(SELECTED TEXT)
= = = = = = =

TuneUp vs. Tagalicious

As mentioned above, I did not renew my Pollux license. This means that the comparison you’ll see is between TuneUp and Tagalicious. To compare the apps, I created a playlist comprised of 101 songs. I tried to provide a wide variety of genres, as well as throwing in songs that I know are problematic. There were two runs. The first run, used the songs with their existing tags (mostly provided by Pollux or TuneUp). For the second run, I selected the songs in the playlist and cleared all the fields (except song name).

First Round

In the testing, it was clear that Tagalicious was much faster than TuneUp. However, I suspect that this is because TuneUp is checking so many more sites for cover art (based on the number of alerts I got from Little Snitch, TuneUp must check 2 or 3 times what Tagalicious checks…at least). In the first round, Tagalicious processed the songs in 50 seconds, as compared to 3 minutes, 40 seconds for TuneUp. After the first pass, Tagalicious had tagged 50 of 101 songs. After two additional passes through the songs, it had tagged 77. Although I’m not clear why, Tagalicious seemed to improve over time.

After 3:42, TuneUp had tagged 98 songs. What’s interesting is that two of those songs (two songs that I have NEVER had identified properly), were properly tagged by Tagalicious. For the record, those songs were “Rice Rice Baby” by Weird Al and “Choppin’ Broccoli” by Dana Carvey.

= = = = = = =

(INFORMATION PROVIDED)
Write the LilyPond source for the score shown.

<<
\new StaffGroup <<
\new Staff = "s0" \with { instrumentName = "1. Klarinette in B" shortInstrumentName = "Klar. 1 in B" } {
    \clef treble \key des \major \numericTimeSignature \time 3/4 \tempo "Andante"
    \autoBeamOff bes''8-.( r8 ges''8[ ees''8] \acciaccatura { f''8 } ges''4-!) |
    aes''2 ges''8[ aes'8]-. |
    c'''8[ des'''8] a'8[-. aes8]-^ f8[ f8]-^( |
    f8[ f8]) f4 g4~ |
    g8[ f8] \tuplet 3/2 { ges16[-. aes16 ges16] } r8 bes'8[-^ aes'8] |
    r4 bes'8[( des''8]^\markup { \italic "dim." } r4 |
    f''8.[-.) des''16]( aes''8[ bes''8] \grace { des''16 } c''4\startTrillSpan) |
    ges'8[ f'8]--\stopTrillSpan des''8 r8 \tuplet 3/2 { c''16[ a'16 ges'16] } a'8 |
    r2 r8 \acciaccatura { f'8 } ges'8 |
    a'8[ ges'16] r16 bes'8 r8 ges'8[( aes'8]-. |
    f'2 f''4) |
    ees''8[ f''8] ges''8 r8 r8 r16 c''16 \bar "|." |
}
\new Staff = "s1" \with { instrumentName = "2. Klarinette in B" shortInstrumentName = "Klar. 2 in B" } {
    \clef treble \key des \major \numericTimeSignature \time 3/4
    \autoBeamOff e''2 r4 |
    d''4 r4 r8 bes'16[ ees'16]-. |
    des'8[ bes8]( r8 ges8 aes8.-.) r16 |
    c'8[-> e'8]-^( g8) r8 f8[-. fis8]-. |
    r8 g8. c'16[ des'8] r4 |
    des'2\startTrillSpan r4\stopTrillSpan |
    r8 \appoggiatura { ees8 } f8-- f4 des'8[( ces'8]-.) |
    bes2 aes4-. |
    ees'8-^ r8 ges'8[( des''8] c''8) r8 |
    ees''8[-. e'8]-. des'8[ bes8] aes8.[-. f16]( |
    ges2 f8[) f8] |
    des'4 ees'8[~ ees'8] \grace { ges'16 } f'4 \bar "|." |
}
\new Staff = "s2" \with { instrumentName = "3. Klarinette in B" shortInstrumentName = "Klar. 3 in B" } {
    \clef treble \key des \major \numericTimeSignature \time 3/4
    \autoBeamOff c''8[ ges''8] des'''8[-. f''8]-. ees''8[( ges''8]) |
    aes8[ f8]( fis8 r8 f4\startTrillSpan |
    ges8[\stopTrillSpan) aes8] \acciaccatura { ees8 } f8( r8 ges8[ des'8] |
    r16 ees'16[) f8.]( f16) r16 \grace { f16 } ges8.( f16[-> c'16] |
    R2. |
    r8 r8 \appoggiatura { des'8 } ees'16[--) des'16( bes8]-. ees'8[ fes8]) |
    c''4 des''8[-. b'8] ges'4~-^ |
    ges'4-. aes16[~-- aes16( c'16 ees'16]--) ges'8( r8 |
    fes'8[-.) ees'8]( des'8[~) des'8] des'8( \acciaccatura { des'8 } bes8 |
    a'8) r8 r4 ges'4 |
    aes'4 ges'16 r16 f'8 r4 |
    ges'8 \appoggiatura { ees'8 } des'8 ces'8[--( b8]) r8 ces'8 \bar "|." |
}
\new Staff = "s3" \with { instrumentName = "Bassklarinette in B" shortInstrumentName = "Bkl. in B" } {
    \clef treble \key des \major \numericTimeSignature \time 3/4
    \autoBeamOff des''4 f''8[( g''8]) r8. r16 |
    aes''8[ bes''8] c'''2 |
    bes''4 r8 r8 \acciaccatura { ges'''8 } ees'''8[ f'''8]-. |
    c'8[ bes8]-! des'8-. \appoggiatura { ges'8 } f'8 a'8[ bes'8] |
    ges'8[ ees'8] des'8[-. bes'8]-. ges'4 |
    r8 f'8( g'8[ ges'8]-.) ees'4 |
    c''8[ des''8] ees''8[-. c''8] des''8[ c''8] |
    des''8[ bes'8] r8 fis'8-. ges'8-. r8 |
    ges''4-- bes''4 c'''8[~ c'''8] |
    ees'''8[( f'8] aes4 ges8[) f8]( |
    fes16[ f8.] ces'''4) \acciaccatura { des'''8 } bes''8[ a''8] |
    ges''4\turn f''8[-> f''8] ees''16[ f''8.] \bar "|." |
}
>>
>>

= = = = = = =

(STATED PROBLEM A) In the TuneUp vs. Tagalicious comparison, how many songs were in the playlist used to compare the apps?
(STATED PROBLEM B) Translate this sentence from the TuneUp vs. Tagalicious comparison into Spanish: "In the testing, it was clear that Tagalicious was much faster than TuneUp."
(STATED PROBLEM C) Copy the passage of the TuneUp vs. Tagalicious comparison between "As mentioned above, I" and "(except song name).", inclusive.

(TASK RESULT A) 101 songs

(TASK RESULT B) En las pruebas, quedó claro que Tagalicious era mucho más rápido que TuneUp.

(TASK RESULT C)
As mentioned above, I did not renew my Pollux license. This means that the comparison you’ll see is between TuneUp and Tagalicious. To compare the apps, I created a playlist comprised of 101 songs. I tried to provide a wide variety of genres, as well as throwing in songs that I know are problematic. There were two runs. The first run, used the songs with their existing tags (mostly provided by Pollux or TuneUp). For the second run, I selected the songs in the playlist and cleared all the fields (except song name).